Dabei werden große Namen aus Wissenschaft, Philosophie, Literatur und Kunst im Sinne des eigenen Anliegens als Vorläufer oder Gleichgesinnte vereinnahmt. Selbst explizit christlich-humanistisch und spirituell fundierte und motivierte Autoren wie Emmanuel Mounier oder Paul Tournier, Pioniere zum Thema Personalismus und Personale Medizin, werden ihrer religiösen Wurzeln entledigt, den religionskritischen bis -feindlichen Ansichten des Autors angepasst und als Autoritäten zur Bestätigung des eigenen Standpunktes ins Feld geführt. Ähnlich wird mit widersprüchlichen oder sich widersprechenden Ansichten von Philosophen und anderen Autoren eigenwillig umgegangen. Auf diese Weise wird eine pseudo-harmonische geistige Ahnenreihe für die eigene Lehre hergestellt und diese in eine beeindruckende Galerie ehrerbietender Namen platziert.
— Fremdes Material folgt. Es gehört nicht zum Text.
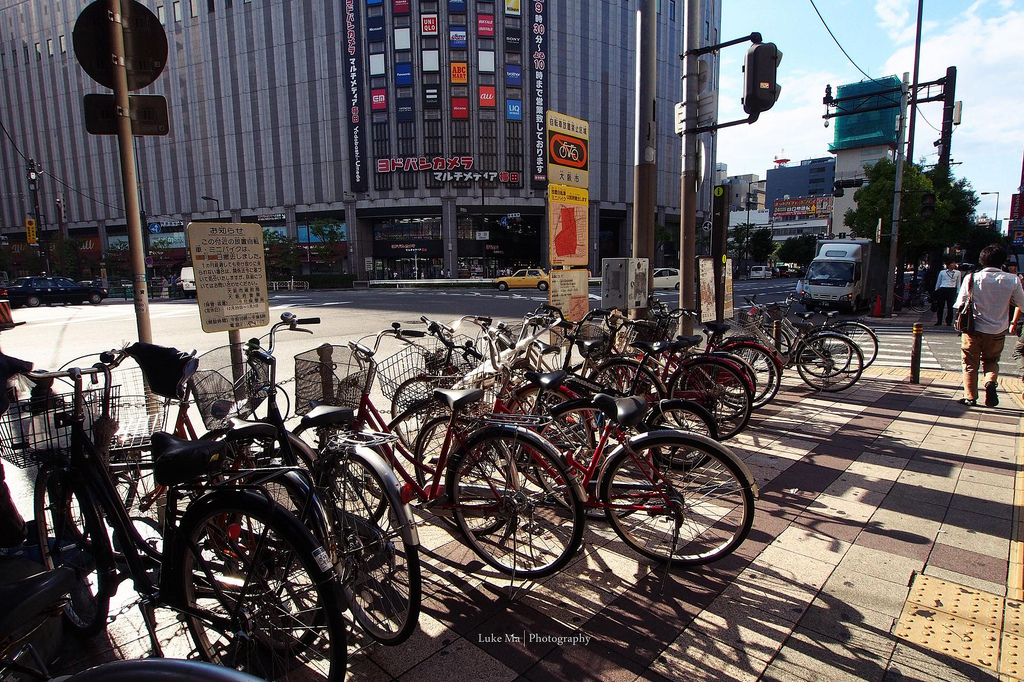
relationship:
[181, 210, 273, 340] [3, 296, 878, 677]
sign near bikes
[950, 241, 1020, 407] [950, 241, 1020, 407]
person with pants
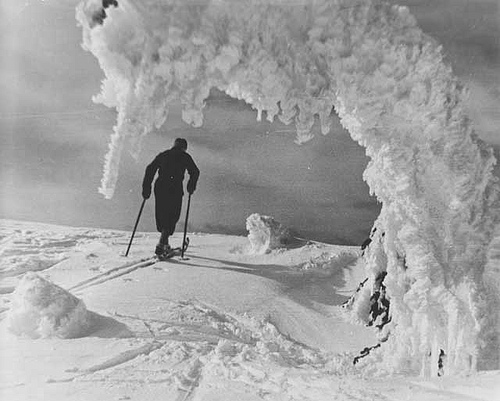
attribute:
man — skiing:
[142, 137, 202, 264]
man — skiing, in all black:
[140, 139, 194, 254]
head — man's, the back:
[165, 131, 193, 154]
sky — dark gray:
[204, 140, 353, 206]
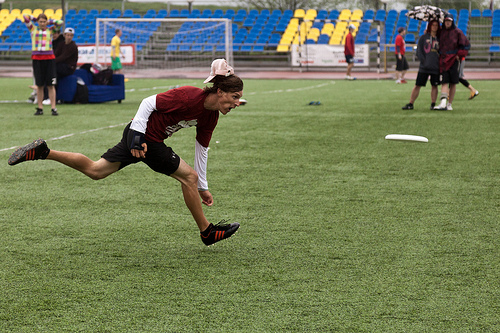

Eine wirkliche Auseinandersetzung mit konträren Ansichten erfolgt nicht, ebenso fehlt jeglicher Ansatz zur Selbstkritik. Stattdessen werden Begeisterung und Bewundern sowie die Fähigkeit, sich an einen Lehrer und Gruppenführer wie zum Beispiel Rattner zu binden, als gesund und tugendstark gepriesen und als ein Kriterium entwickelter Personalität hervorgehoben.
Wie sollen eine derart begründete Personale Medizin und Psychotherapie zu mehr Freiheit und Eigenständigkeit führen und Gesundheit generieren? Mündet die Vermischung von Gesundheit und Sittlichkeit nicht in eine totalitäre Deutungshoheit von Medizin und Psychotherapie? Ist diese Mischung aus evolutionistischer Heilslehre und moralisierender Kulturdiagnostik mit autoritärem Gemeinschaftspathos nicht ein Rückfall hinter die Errungenschaften der Tiefenpsychologie und der modernen Kulturwissenschaften, hinter ein Verständnis von Mündigkeit im Sinne einer erweiterten Aufklärung, sich seines eigenen Verstandes und seiner Emotionen bedienen zu lernen? Souverän mit der eigenen Sexualität und Aggression umzugehen? Sich mit dem Allzumenschlichen furchtlos und versöhnlich auseinanderzusetzen? Wenn Personalität keine Chimäre ist, muss sie dann nicht zusätzlich zu der Fähigkeit zur Mitarbeit, Hilfeleistung und Solidarität die Fähigkeiten beinhalten, unabhängig von Gruppen und Autoritäten zu sein, Konformitätsdruck standzuhalten, gegensätzliche Ansichten gelten zu lassen, kreativ mit eigenen Fehlern und Schwächen, den belastenden Prägungen wie den sich eröffnenden Möglichkeiten in der eigenen Biografie umzugehen? In der moralisierenden normativen und größenverliebten Programmatik der Personalen Medizin des Autors klafft die Schere von Anspruch und Wirklichkeit weit auseinander. Wird mit dieser so fixierten chronischen Unzufriedenheit mit sich selbst nicht eine Schwächung der Person erreicht, anstatt sie zu stärken? Wird die ideologisierte Identifikation mit Kulturprominenz nicht zur Droge, um einen Zustand suchtartiger Gruppenzugehörigkeit und abhängiger Beziehung zum Gruppenleiter und Lehrmeister herbeizuführen? Dem Buch zur Personalen Medizin fehlen die kritische Diskussion und Selbstreflexion, darüber hinaus ein Konzept institutionalisierter Selbstkontrolle mit einem internen und externen Qualitätsmanagement.